Note: If a GIF is converted to a PNG, it keeps the old .gif
file extension in case the file name is in a database.
- Python 2.x >= 2.5
- Gifsicle - http://www.lcdf.org/gifsicle/
- ImageMagick - http://www.imagemagick.org
- pngcrush - http://pmt.sourceforge.net/pngcrush/
- jpegtran from libjpeg
- pngnq
This script is intended to be run over a collection of existing images - GIFs (perhaps animated), PNGs and JPEGs. It will perform lossless optimisations and will OVERWRITE THE ORIGINAL file. It is intended to be able to be used to optimise images that have a reference stored in a database, hence the reason for not modifying input file names at all.
It can be run as follows:
$ smush_it /path/to/file/or/directory(ies)

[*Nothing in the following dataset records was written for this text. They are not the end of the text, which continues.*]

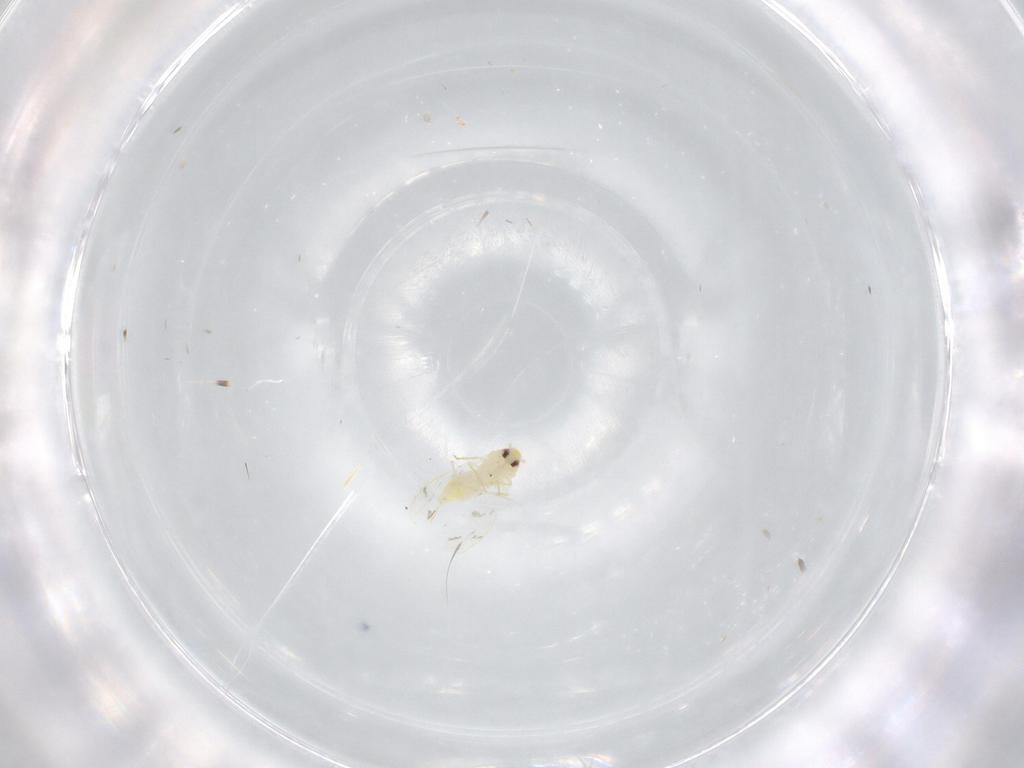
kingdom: Animalia
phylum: Arthropoda
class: Insecta
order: Hemiptera
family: Aleyrodidae
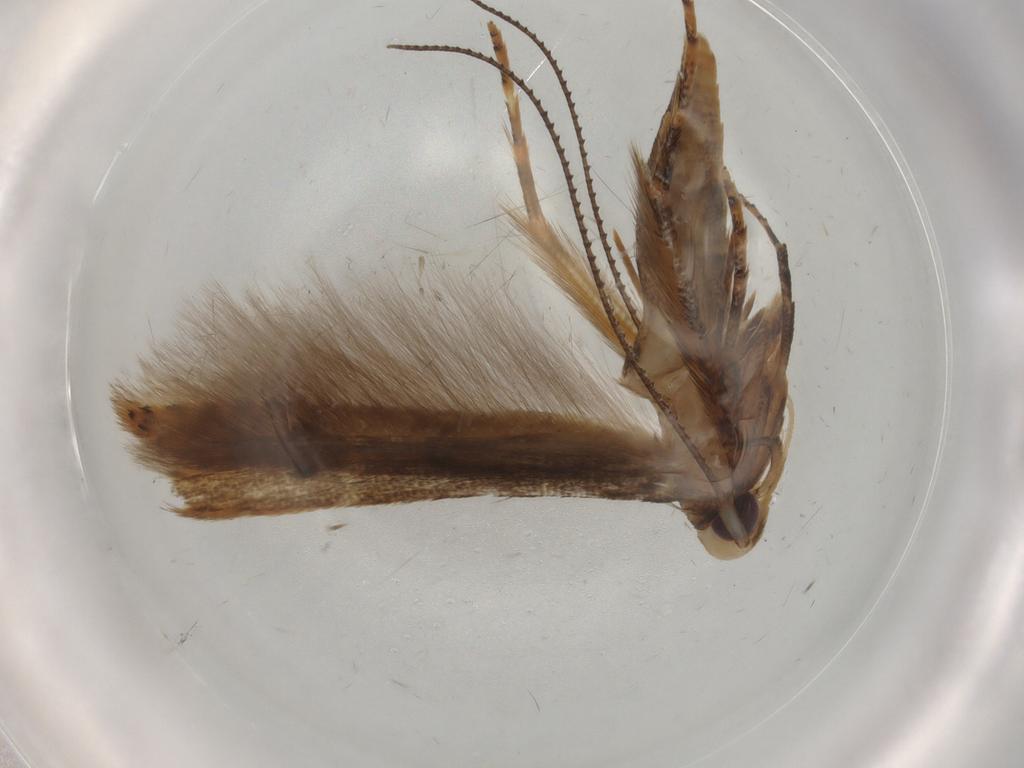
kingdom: Animalia
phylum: Arthropoda
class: Insecta
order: Lepidoptera
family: Gelechiidae
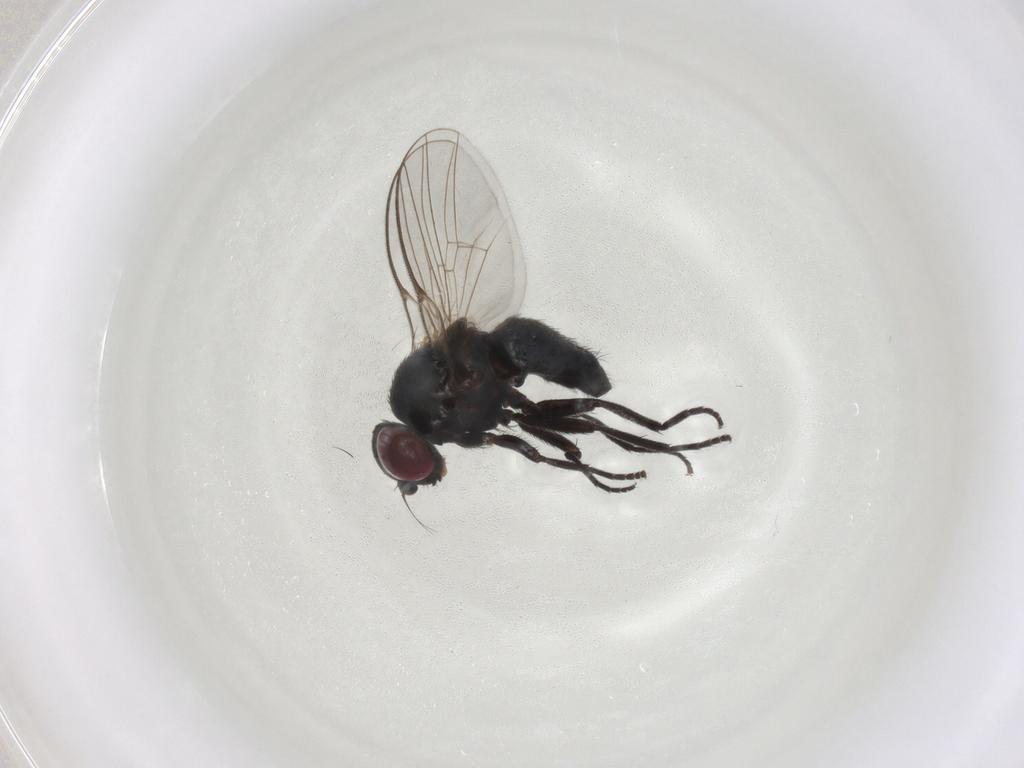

where /path/to/file/or/directory(ies) is a file or directory path, or list of space-separated paths to files or directories that will be optimised.
Or type:
$ smush_it --help
for usage information.
It is safe to run this script multiple times on the same files since all operations are lossless. In fact, PNG images may be optimised further by repeatedly smushing them.
Unless the -q
option is given, statistics will be displayed when smushing has finished - these stats are approximate. GIFGIF refers to animated GIFs.
Note 1: This software has been tested on Mac OSX and a lot of flavours of Linux. Note 2: We also tested forks of smush.py listed by github - searching for other sources of inspiration - and one did poped up: the usage of pngquant instead of pngnq. It indeed has a better result regarding PNG size and time taken, but, believe us, IT IS NOT LOSSLESS. Just try yourself smushing test/smush_me.png (1600x900 file generated using a SubtlePatterns pattern) to see the difference.